In contrast to Missouri, which crosses regions far less benefited by rain, Ohio, the largest left tributary, is rich in water and navigable for most of its course. At the confluence with Ohio, a Cairo, properly begins the plain created by Mississippi River himself with its floods. Here the bed, partly suspended, widens up to 2-2.5 km and the river runs through it, wandering in an infinite series of meanders.

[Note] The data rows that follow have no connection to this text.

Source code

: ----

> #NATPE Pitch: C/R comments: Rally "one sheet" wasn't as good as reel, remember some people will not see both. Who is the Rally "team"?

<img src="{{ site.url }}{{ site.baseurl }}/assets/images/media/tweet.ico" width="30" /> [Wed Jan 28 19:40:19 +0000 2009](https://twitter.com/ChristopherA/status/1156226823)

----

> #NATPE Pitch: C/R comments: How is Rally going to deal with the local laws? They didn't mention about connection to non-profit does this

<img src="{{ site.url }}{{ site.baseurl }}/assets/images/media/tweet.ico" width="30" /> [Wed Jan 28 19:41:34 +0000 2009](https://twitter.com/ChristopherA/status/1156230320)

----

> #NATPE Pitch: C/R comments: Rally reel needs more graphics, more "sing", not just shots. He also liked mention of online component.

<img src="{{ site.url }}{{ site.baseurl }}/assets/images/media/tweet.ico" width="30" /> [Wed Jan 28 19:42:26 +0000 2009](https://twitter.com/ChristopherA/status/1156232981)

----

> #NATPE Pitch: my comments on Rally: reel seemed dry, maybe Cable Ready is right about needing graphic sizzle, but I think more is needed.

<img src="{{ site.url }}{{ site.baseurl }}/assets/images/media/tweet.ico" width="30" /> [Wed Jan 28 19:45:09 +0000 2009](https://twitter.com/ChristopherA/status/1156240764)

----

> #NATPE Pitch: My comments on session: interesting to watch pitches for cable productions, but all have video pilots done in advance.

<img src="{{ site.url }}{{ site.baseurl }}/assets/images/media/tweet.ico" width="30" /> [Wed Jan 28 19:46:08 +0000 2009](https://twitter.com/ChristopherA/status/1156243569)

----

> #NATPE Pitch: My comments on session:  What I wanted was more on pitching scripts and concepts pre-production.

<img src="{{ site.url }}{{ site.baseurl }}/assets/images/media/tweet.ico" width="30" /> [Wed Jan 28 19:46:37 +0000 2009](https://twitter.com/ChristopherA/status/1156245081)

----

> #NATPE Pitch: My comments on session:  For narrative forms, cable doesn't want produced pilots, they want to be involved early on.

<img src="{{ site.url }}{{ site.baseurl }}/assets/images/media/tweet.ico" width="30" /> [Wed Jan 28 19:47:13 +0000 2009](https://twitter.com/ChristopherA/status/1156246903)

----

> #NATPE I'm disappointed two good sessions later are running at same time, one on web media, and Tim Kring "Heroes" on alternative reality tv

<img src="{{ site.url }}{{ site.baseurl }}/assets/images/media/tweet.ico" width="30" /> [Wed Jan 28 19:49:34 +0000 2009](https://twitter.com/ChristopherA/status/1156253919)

The river fills ancient crescent-shaped arms or cuts its meanders with recent arms, but more often it creates lateral ramifications (bayous) that sometimes rejoin the main river, but often, after hundreds of kilometers of travel, they join in part to the tributaries and in part tend to reach, as independent arms, the Gulf of Mexico.
The Mississippi River flows into the south of New Orleans with a delta system characterized by the presence of numerous distribution channels, generally straight and recessed, which move abruptly following avulsion or diversion processes. The delta as a whole is also subject to these movements, so much so that in the last thousands of years the Mississippi has built several delta systems, then abandoned, along the coast of the Louisiana.
According to countryaah, Mississippi has the following main cities:
Capital of the state of Mississippi (United States), in Hinds County, on the Pearl River; it was founded around 1830. Occupied in 1863 during the civil war by General Grant, in 1864 it was partially destroyed by General Sherman. The population has increased from 3191 inhab. in 1860 to 7816 in 1900, to 22,817 in 1920, to 48,282 in 1930: the strong increase of the last decade is partly due to the annexation of neighboring towns. The black element is very numerous (in 1900, 56.9%; in 1920, 43.5%).
The center is located in an area of intense agriculture (above all cotton plantations) and has significant industries connected with the agricultural economy. Many educational institutions are located in Jackson, such as Belhaveri College, organized in 1893, Millsaps College, founded in 1890, with over 500 students, etc. The city is an important railway hub.